A snowy photo from last year...just to get you in the holiday spirit.



Where I grew up, the first blizzard is predicted now, with months of possible snow and storms ahead. For 13 years I lived in MT where we basically had 9 months of snow and 3 months of bad skiing. Here, there is really only about one month where almost nothing is in bloom

Grandson Jake cut our holiday tree for us again and helped me decorate.  It is a bit of a Charlie Brown tree, a wild tree cut from the forest, but it is the fun of going out and getting it and dragging it up to the house that makes it special.  We've already spotted a new stand of moderate-sized trees for next year.

Granddaughter Gigi will be here with mom Kolya for our early Xmas on the 22nd, as will be the rest of the family.  I'll get to enjoy 13-month-old Gigi for 2 whole days!

Have a blessed, healthy, contented, friend-filled holiday everyone.  Back to art soon....
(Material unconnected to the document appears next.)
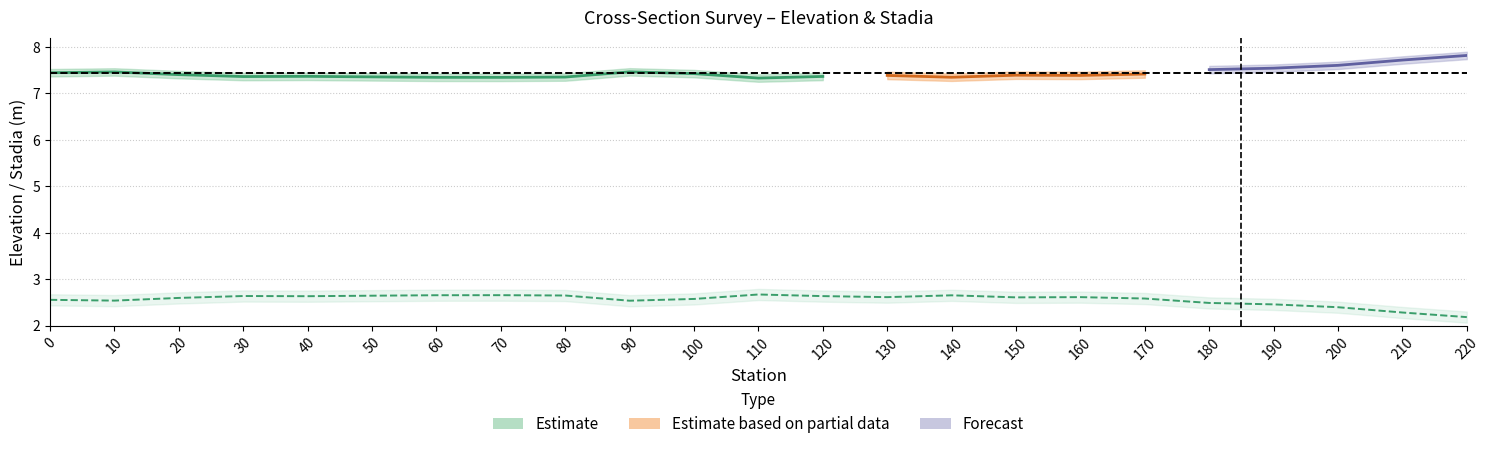

What is the minimum value shown in the chart?

2.2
Thursday, December 1, 2011

Clocks and looms....

We've been blessed with glorious sunshine for much of the past few weeks, very unusual for us this time of year when the rain, clouds and darkness normally descend for weeks on end.  It has made my usual seasonal depression lift and for me to face the days with energy and excitement.  Scrubbing decks, moving firewood, working in the studio, cleaning out more of the garden, cleaning off the driveway...all have seemed doable and have been done.

One thing I have noticed is that when the low winter sun is shining directly in the windows, every piece of dust, every fingerprint, every cat hair shows up on the furniture, on the tables and counters and floor.  Housecleaning has seldom risen above the lower rungs of my priorities list (although I love a clean house, I don't want to be the one doing it all), so the newly visible neglect has made me do more cleaning than normal too.
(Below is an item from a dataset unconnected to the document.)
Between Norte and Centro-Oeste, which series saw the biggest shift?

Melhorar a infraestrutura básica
December 1st marks my oldest daughter's birthday as well as letting me know that solstice is just 3 short weeks away!  Then the days begin to get longer....Such a relief.  At times, I feel like a primitive person must have felt who perhaps did not understand the cycle of the seasons and did not know that spring would return.
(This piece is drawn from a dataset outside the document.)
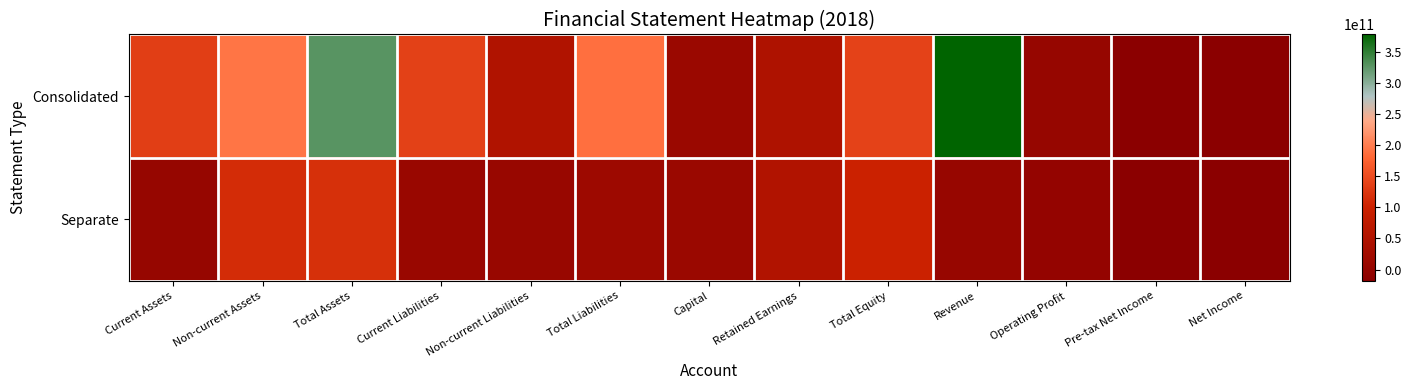

Reading left to right, list all the values displayed in this chart.

Consolidated: Current Assets=134732392890	Non-current Assets=192744128670	Total Assets=327476521560	Current Liabilities=137701776858	Non-current Liabilities=51207604625	Total Liabilities=188909381483	Capital=9808007000	Retained Earnings=48381064884	Total Equity=138567140077	Revenue=378373275535	Operating Profit=4997770884	Pre-tax Net Income=-16537107063	Net Income=-18026257986
Separate: Current Assets=4092178423	Non-current Assets=112713944321	Total Assets=116806122744	Current Liabilities=9124581766	Non-current Liabilities=6900481999	Total Liabilities=16025063765	Capital=9808007000	Retained Earnings=51867499321	Total Equity=100781058979	Revenue=5486096486	Operating Profit=261435139	Pre-tax Net Income=-18180449390	Net Income=-18028411850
Anyway, I have made some time in the studio and here's what's new.
Oops, I should have rotated this I guess, but you get the picture (no pun intended).  Remember the large clock face I picked up at the bins a month or so ago...about 15" across.  It is replica, a paper face mounted on wood, but with all the appropriate crackling and scratching one might expect on a really old clock face.  The dark part is part of resin clock with Roman numerals on it.  I used the other part of it in a work that I sold...and I cannot now remember the title.  At this point, I have just fastened the rusty metal bar to the clock with bolts.
 Here it is, right side up.  I still haven't decided how to attach the dark, Roman numeral part of it.  On top of the rusty metal piece, you will see a wooden part from a cuckoo clock that also came from the bins, and on the left, an old camera bellows I purchased from friend Tabor (and which is very hard to use because I like it so much!).
 In this detail shot, you can see a tiny cuckoo (from the same clock) that I attached to the bellows.  Now to figure out how to put it all together and what to put inside that inviting space inside the bellows.
 Months ago, I picked up this very old, hand carved loom piece (just the wooden parts without all the other stuff) at the bins.  This is the start I am finally making.  Oh my, there are those little black plastic finials (thanks, Su...again) fastened on, and that metal curlique I got at my last bins trip seemed just perfect to attach to the bottom (I drilled holes in the wood and wired it on from the back), which I realized the second I got it home and in the studio.  Now what?
I found the old wooden oval while rummaging around in the old studio one day.  Finally, it seems like this is the place for it.  And then we'll see where this all goes....

Oh my, giveaway time again too.  Will pick a name and a prize and post that tomorrow, I hope.